Columns

Moore: Community gardening benefits all

Editor’s note: This is the the October installment of a monthly column written by the city of DeKalb’s Citizens’ Environmental Commission that focuses on increased awareness of issues such as promoting projects and ordinance changes involved in recycling, reducing energy consumption, and planting native habitat.

A community garden that thrives is a garden that receives support and participation from a variety of members of the community.

This support includes more than just that of residents but also volunteers, businesses, schools and other local organizations. This type of community collectivity allows us to share resources such as tools, knowledge and experiences.

One of the many benefits of growing your own garden is having the option to spend less money on produce. The cost savings between buying your own seeds or plants compared to shopping at the grocery store is significant.

Although the cost of both fruit and vegetables sometimes varies by weight, a $2 packet of tomato seeds has the potential to produce well more than 100 pounds throughout the season. Of course, saving seeds from your produce for the following year also is an option.

Whether your garden is in your back yard or nearby in your neighborhood, a trip to the garden could help you save on gas as well as reduce amounts of carbon dioxide emissions into Earth’s atmosphere.

Having a garden also allows us the opportunity to support wildlife preservation. By growing a garden, we can create a safe space for a variety of pollinators. Once the plants in your garden begin to grow flowers, these flowers provide pollinators with a source of food in the form of nectar and pollen. So, when you see bees in the garden, bouncing from flower to flower, know that their pollinating allows your flowers to form into full and nutritious vegetables.

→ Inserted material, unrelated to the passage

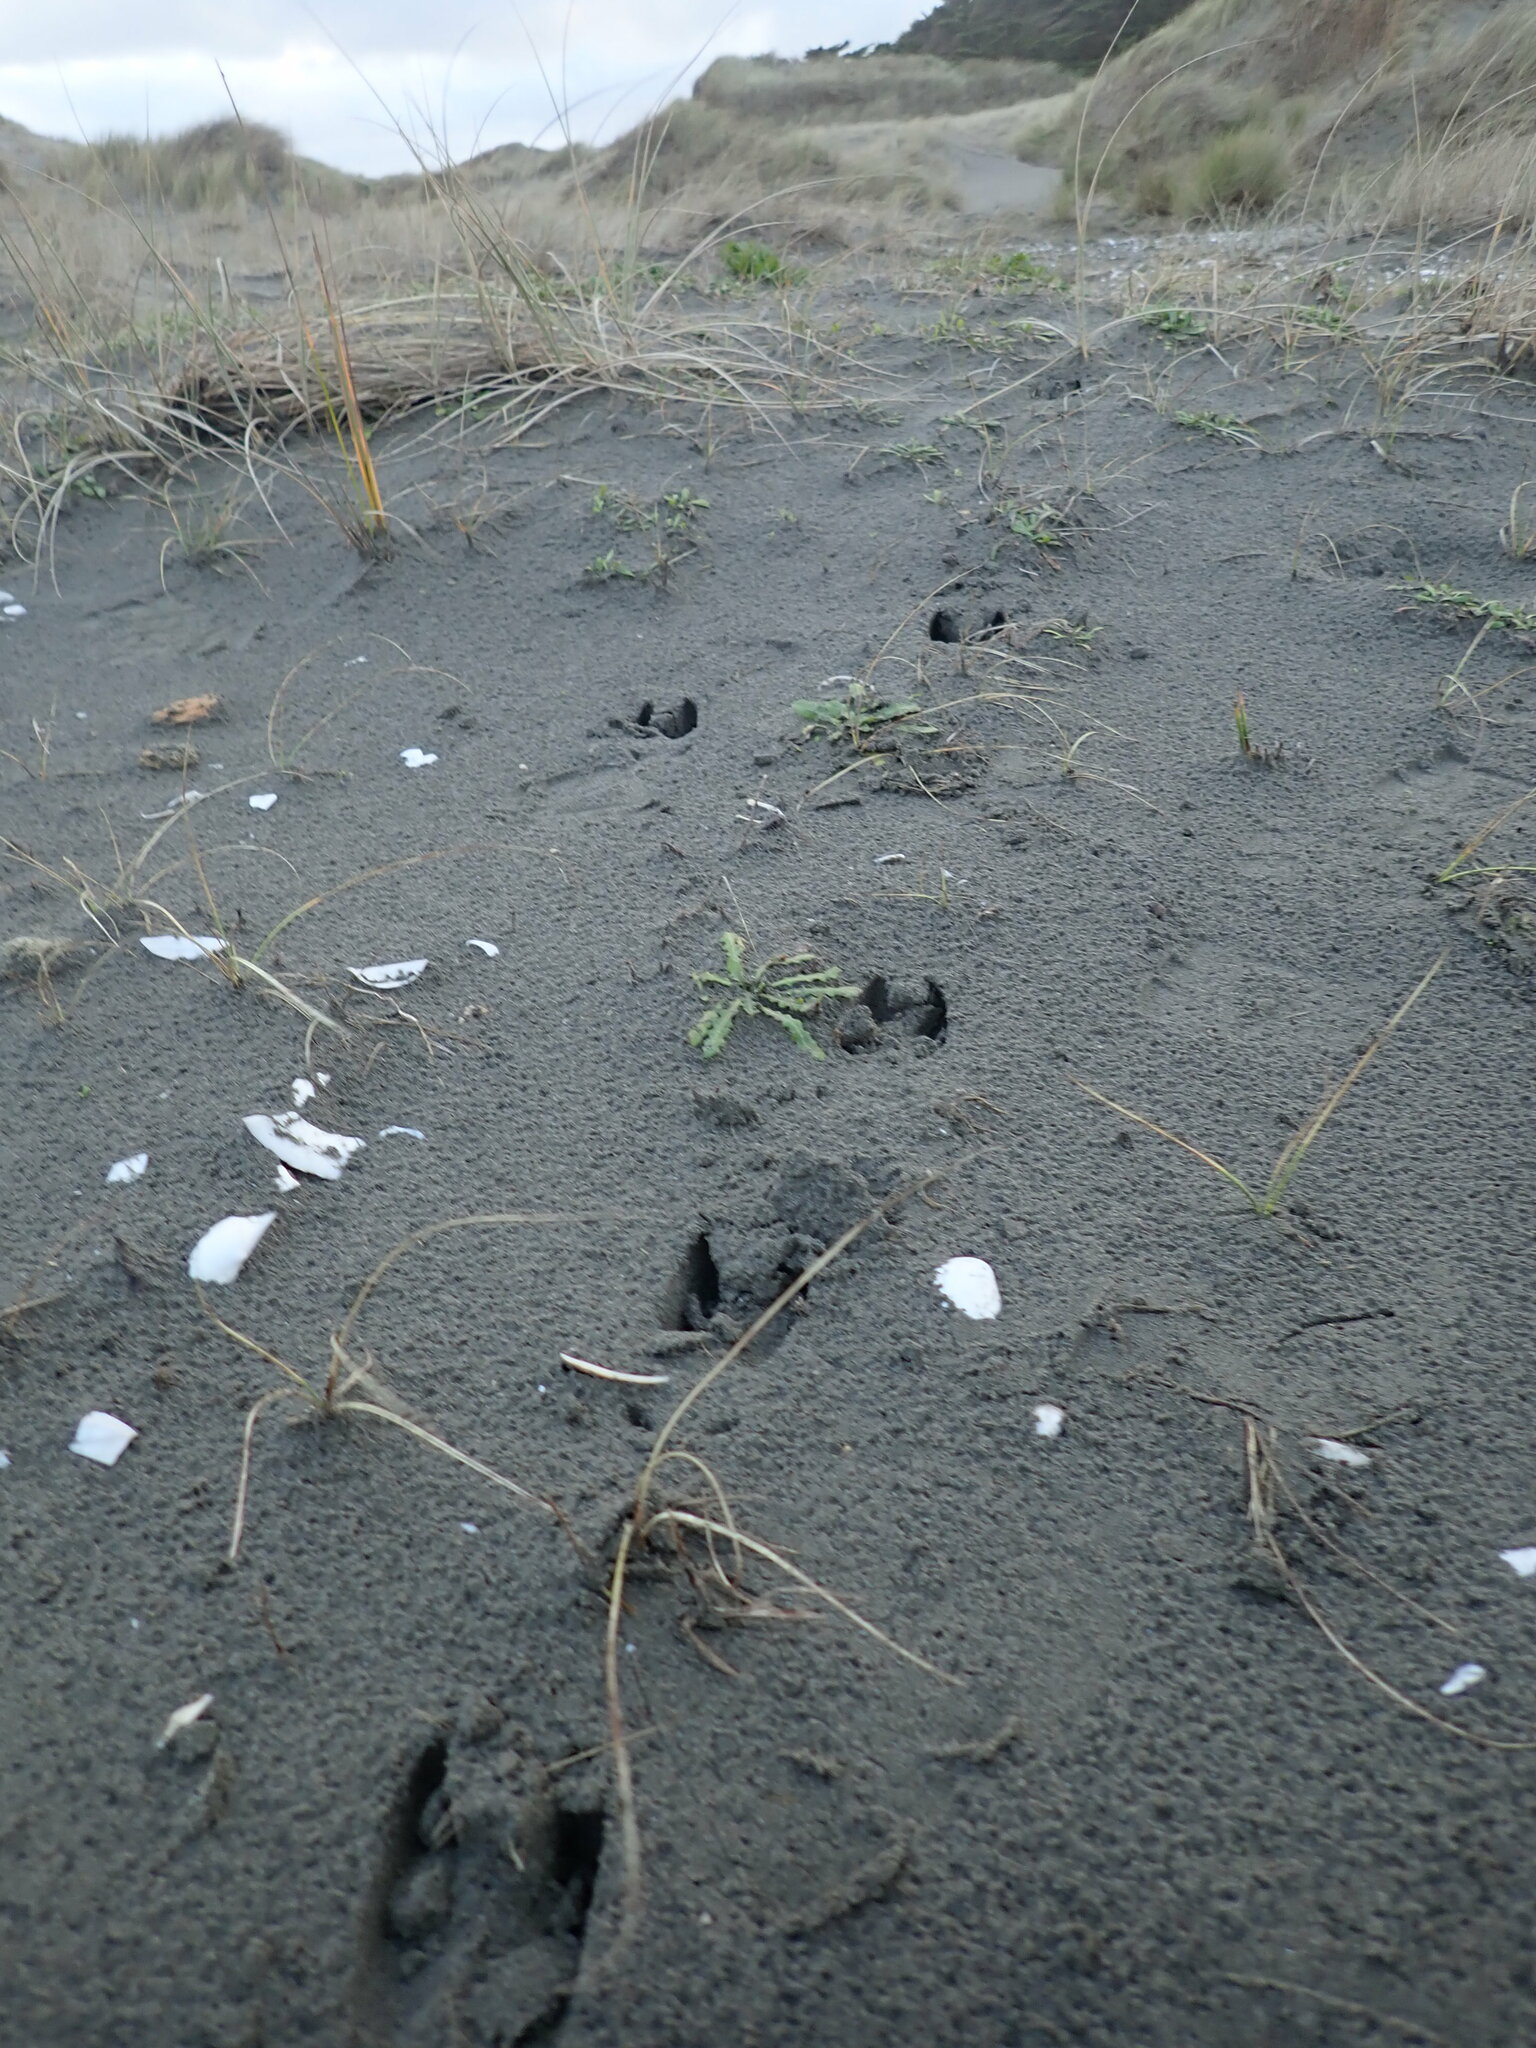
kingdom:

Once you harvest your vegetables, their vitamins begin to deteriorate.

Before produce enters the grocery store, it is preserved in refrigerated trucks in order to help maintain its freshness over long distances. During transportation, produce is still at risk of being exposed to things such as air, light and temperature changes, which can contribute to deterioration and fewer nutritional benefits. By the time produce enters the store and then onto the kitchen counter, the initial amount of freshness and nutritional value has decreased.

When harvesting or shopping for local produce, your food not only tastes better, but your body is able to receive more of the fruit’s nutritious benefits.

DeKalb County has more than 15 acres of green space in which members of the community are able to grow fresh produce. There are more than 40 gardens in public areas, at apartment complexes, and even within our educational institutions. There are gardens at both our elementary and middle schools as well as Communiversity Gardens on the east end of Anderson Hall of Northern Illinois University campus.

If you’re considering growing your own garden but you’re not quite sure where to begin, DeKalb County Community Gardens can help you install your own. If you’re not able to have a garden at home, DCCG also offers garden plots for rent in Sycamore, DeKalb and Genoa, which opens opportunities to engage with other members of the community.

Once we open that window to engage with others, we can learn and grow together.

Kyle Moore is a member of the city of DeKalb’s Citizens’ Environmental Commission.